Al lavoro c’è una forza congiunta composta da uomini della Polizia Nazionale e dell’esercito, responsabile anche della sicurezza al confine “in modo che i sospetti non possano fuggire in altri paesi”. Eventualità che fino a qualche giorno fa era stata fermamente negata dalle autorità keniane, che avevano assicurato di aver sigillato ogni via di fuga verso le zone dove sono operativi i terroristi somali di Al Shabaab e verso la Somalia.
Evidentemente ciò non è avvenuto, visto che le ricerche si sono estese nell’area di Lamu, nella famigerata foresta di Boni, a nord del fiume Tana, dove i rapitori potrebbero “vendere” la cooperante italiana ai terroristi. Fino a pochi giorni fa si riteneva che Silvia fosse tenuta nell’area del Tana River, a sud del fiume. Non è un fatto di poco conto.
Altra notizia che fa pensare che la polizia non sappia esattamente cosa fare è che l’ispettore generale della polizia Boinnat, ha rinnovato l’appello alla popolazione perché collabori nelle indagini e sono stati organizzati incontri con la popolazione del Tana Delta per sottolineare questa necessità.
Senza cibo né acqua?
Cinque giorni fa il comandante della polizia della Contea del Tana River, Patrick Okeri, aveva detto che le forze di polizia stavano seguendo le tracce della giovane volontaria, spiegando che “nessuno cammina a lungo nella boscaglia senza aiuto per acqua e cibo”. Aiuto che c’è stato e continua a esserci.

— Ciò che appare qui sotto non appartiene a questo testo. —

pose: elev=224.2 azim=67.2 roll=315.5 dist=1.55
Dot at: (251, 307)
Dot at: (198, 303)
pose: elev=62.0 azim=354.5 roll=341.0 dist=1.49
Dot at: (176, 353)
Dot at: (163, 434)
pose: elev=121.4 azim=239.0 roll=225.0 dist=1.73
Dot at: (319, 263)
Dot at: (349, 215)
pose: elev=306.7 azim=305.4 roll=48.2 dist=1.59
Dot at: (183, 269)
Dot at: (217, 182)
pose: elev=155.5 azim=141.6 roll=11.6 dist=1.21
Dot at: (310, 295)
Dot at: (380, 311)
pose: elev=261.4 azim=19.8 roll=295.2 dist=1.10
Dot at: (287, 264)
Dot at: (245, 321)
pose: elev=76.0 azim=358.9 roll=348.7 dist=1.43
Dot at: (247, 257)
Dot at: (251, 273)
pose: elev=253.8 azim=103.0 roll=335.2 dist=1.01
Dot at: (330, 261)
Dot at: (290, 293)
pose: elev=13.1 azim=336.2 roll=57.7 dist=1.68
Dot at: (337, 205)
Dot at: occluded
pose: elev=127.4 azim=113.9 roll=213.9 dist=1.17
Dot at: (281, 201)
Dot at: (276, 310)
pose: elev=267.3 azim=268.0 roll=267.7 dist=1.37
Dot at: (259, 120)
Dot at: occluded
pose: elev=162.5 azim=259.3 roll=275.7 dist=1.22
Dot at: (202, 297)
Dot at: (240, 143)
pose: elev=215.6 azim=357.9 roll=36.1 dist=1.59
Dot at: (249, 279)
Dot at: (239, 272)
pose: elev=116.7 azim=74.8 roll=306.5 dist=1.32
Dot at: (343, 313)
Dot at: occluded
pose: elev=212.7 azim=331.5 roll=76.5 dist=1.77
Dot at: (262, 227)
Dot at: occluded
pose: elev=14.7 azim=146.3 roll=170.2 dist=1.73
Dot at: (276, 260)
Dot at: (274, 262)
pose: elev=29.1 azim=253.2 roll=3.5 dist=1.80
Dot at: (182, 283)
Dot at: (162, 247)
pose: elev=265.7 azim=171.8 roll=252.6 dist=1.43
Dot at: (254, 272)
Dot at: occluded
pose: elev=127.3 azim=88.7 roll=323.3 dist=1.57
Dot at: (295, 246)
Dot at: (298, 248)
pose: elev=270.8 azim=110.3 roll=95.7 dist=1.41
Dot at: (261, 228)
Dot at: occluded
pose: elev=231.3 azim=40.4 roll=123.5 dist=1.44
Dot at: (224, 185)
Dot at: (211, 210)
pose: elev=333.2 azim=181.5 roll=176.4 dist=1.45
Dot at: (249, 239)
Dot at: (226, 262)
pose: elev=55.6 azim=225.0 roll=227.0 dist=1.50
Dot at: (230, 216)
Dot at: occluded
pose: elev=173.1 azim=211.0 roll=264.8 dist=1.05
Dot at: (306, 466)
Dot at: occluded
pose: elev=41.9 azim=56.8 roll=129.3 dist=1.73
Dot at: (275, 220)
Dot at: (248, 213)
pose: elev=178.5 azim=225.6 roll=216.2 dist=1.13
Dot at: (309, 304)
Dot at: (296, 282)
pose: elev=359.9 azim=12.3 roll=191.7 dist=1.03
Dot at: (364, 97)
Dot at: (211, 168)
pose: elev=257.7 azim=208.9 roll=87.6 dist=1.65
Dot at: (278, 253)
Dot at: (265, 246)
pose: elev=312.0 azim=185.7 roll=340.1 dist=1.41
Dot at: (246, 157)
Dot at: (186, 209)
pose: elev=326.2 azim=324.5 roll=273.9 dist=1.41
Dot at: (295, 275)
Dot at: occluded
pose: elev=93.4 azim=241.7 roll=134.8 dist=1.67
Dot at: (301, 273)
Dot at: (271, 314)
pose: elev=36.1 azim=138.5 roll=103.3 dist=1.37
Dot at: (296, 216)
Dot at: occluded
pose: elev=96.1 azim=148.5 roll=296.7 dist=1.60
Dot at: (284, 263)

Secondo quanto riferisce l’agenzia Kenya News Agency (Kna), le autorità avrebbero imposto una sorta di “coprifuoco notturno nella sotto contea del Tana Delta e anche se il governo non lo abbia dichiarato ufficialmente, entrate e uscite nell’area sono consentite solo fino alle sette di sera”. Un modo, questo, secondo l’agenza Kna, per indurre la popolazione a collaborare. Secondo le autorità i rapitori sarebbero originari proprio di quella regione.